═══ EXERCISE PASSAGE ═══

We know that in the early churchwomen were just as likely to be punished as the men, but maybe this was not the case at the time of Jesus death.
Looking at the people gathered around the cross, we see women and a young disciple. We don’t know how old he was but, possibly quite young, a teenager perhaps rather than a working man and therefore not seen as a potential threat.
Jesus’ followers, including the disciples, had gone into hiding, too afraid to be seen. Peter, of course, had tried to follow but had been scared into denying he even knew Jesus.
This is the last time we meet Jesus’ mother in the gospel story. At the very beginning of Jesus ministry, at a wedding in Cana, she simply tells the servants to do what he tells them. She knew that the way to get things done was to listen to him and do whatever he said. John clearly tells us that changing water into wine was the first of a sequence of signs by which Jesus clearly revealed his glory; who he really was - and showed his compassion
But, how could Mary know this? How as she, with her friends and the young man, standing at the foot of a cross on which her first-born son is dying in excruciating agony, could she possibly understand?

═══

*ACTIVITY 1*: Name every person the crucifixion passage refers to by name.
The crucifixion passage and the records are unrelated to each other.

═══ LISTED RECORDS ═══

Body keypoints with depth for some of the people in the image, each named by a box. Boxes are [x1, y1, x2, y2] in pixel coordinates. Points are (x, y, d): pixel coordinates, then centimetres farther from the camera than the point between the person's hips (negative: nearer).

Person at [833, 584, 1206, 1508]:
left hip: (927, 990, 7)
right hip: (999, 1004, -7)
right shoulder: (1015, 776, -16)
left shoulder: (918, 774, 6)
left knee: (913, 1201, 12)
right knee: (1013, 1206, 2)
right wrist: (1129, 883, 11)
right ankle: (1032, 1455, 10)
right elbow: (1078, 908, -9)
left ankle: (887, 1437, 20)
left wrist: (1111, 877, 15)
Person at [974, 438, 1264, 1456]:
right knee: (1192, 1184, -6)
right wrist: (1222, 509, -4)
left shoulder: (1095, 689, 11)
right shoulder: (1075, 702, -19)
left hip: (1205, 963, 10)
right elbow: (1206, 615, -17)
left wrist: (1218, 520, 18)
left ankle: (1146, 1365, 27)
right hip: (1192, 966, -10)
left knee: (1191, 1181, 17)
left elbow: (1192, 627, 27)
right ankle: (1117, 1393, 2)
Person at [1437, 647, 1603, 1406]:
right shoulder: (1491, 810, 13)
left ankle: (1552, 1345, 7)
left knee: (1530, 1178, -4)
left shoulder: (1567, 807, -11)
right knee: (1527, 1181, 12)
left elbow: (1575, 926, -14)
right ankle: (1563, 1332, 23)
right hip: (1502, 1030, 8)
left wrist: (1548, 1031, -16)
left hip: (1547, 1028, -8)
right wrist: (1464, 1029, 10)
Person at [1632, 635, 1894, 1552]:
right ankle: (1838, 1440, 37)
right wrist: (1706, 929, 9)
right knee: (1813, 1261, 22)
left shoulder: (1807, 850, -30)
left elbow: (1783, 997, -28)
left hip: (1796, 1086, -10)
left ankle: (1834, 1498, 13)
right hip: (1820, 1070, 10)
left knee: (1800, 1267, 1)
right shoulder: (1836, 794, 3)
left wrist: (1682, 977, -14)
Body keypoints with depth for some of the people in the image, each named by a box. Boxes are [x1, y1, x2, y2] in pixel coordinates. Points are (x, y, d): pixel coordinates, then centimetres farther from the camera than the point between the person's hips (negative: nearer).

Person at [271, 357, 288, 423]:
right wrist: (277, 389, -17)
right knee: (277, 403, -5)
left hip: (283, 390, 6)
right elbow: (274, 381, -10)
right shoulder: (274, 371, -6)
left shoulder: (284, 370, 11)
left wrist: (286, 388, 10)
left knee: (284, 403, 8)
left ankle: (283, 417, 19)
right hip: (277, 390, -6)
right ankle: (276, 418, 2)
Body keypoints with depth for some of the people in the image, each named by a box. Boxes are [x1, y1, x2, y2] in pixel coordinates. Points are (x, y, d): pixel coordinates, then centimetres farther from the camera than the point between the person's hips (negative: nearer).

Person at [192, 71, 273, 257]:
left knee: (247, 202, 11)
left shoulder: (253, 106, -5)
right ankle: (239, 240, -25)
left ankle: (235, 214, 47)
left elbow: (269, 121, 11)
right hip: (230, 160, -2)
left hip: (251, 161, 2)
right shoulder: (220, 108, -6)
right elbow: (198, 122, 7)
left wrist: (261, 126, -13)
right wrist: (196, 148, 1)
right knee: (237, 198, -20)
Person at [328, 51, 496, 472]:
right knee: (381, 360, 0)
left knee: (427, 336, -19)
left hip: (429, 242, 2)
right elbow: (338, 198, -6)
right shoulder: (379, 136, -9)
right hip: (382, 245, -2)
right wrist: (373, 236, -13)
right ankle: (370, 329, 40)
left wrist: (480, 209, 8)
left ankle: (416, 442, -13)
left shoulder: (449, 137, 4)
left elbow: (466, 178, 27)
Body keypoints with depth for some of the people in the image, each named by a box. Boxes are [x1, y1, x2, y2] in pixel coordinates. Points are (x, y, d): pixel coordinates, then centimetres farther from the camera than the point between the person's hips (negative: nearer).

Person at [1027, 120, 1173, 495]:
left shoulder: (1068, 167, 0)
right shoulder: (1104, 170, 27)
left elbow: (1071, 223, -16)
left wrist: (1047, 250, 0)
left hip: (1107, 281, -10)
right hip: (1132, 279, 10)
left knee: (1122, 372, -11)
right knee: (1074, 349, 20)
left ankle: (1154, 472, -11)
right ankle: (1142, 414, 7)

═══

*ACTIVITY 2*: Lay out the lines of the records from the line holding "left wrist: (480, 209, 8)" through the line holding "right hip: (1132, 279, 10)", inclusive, as a JSON list of strings with one string per line, leaving out blank lines.

*PROBLEM SOLUTION 1*: Jesus, Peter, John, Mary

*PROBLEM SOLUTION 2*:
[
  "left wrist: (480, 209, 8)",
  "left ankle: (416, 442, -13)",
  "left shoulder: (449, 137, 4)",
  "left elbow: (466, 178, 27)",
  "Body keypoints with depth for some of the people in the image, each named by a box. Boxes are [x1, y1, x2, y2] in pixel coordinates. Points are (x, y, d): pixel coordinates, then centimetres farther from the camera than the point between the person's hips (negative: nearer).",
  "Person at [1027, 120, 1173, 495]:",
  "left shoulder: (1068, 167, 0)",
  "right shoulder: (1104, 170, 27)",
  "left elbow: (1071, 223, -16)",
  "left wrist: (1047, 250, 0)",
  "left hip: (1107, 281, -10)",
  "right hip: (1132, 279, 10)"
]